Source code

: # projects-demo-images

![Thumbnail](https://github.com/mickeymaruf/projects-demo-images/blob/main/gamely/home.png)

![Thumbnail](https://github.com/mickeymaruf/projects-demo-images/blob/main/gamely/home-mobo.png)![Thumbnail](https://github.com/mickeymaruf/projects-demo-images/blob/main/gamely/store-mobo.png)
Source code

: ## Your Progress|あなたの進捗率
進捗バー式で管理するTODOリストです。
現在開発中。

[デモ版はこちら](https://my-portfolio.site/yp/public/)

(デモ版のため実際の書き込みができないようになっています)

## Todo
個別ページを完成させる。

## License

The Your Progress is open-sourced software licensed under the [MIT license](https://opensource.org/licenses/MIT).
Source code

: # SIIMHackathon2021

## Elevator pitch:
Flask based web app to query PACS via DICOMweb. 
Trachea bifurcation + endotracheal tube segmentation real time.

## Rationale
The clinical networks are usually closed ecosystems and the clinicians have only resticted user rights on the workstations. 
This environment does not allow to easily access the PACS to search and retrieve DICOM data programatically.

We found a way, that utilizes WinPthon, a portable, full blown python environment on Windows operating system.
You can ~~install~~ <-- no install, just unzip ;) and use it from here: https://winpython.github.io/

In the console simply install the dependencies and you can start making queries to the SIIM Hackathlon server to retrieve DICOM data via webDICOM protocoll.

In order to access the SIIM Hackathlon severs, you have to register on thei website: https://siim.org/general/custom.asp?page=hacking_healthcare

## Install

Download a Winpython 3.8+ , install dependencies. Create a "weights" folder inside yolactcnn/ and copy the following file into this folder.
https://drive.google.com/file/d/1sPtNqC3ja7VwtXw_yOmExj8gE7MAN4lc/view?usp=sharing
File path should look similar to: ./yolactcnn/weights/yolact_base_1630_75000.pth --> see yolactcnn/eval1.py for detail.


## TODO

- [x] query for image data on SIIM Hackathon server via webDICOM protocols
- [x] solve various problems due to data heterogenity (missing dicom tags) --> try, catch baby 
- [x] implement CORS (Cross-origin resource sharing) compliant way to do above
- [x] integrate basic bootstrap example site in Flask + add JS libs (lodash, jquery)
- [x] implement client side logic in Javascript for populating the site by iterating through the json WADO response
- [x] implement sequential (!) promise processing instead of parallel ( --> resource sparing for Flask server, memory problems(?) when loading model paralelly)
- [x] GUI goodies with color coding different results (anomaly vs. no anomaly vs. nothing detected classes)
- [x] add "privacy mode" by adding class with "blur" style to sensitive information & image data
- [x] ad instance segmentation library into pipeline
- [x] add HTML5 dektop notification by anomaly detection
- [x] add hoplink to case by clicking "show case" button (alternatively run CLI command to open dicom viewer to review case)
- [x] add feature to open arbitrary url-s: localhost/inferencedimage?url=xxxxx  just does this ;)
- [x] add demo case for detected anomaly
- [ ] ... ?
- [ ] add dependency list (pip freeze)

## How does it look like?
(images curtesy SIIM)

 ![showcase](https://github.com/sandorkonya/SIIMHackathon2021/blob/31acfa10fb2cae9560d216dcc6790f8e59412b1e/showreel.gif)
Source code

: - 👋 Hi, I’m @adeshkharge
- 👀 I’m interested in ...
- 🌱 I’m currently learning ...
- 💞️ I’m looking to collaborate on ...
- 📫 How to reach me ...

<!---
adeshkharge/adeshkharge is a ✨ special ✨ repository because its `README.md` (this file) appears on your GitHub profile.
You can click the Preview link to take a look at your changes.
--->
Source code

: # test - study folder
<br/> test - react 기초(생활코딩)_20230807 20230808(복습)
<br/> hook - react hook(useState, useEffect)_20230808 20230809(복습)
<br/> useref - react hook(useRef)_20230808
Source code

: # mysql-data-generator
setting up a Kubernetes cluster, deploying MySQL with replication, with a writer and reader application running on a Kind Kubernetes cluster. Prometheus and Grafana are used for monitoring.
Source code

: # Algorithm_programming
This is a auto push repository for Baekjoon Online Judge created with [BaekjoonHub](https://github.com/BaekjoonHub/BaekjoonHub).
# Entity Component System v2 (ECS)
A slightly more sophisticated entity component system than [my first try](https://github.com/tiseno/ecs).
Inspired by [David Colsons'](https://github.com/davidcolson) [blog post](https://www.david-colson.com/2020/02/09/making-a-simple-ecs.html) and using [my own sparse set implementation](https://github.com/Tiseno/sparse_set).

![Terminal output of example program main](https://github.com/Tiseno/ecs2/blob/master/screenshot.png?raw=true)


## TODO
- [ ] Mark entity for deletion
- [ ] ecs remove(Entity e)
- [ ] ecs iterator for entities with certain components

__________________________________________________

[WHAT YOU WILL DO]
Starting at the line above that holds "You can ~~install~~" and ending at the line that holds "- [x] query", transcribe each line exactly and include no other lines.

[RESULT BELOW]
You can ~~install~~ <-- no install, just unzip ;) and use it from here: https://winpython.github.io/

In the console simply install the dependencies and you can start making queries to the SIIM Hackathlon server to retrieve DICOM data via webDICOM protocoll.

In order to access the SIIM Hackathlon severs, you have to register on thei website: https://siim.org/general/custom.asp?page=hacking_healthcare

## Install

Download a Winpython 3.8+ , install dependencies. Create a "weights" folder inside yolactcnn/ and copy the following file into this folder.
https://drive.google.com/file/d/1sPtNqC3ja7VwtXw_yOmExj8gE7MAN4lc/view?usp=sharing
File path should look similar to: ./yolactcnn/weights/yolact_base_1630_75000.pth --> see yolactcnn/eval1.py for detail.


## TODO

- [x] query for image data on SIIM Hackathon server via webDICOM protocols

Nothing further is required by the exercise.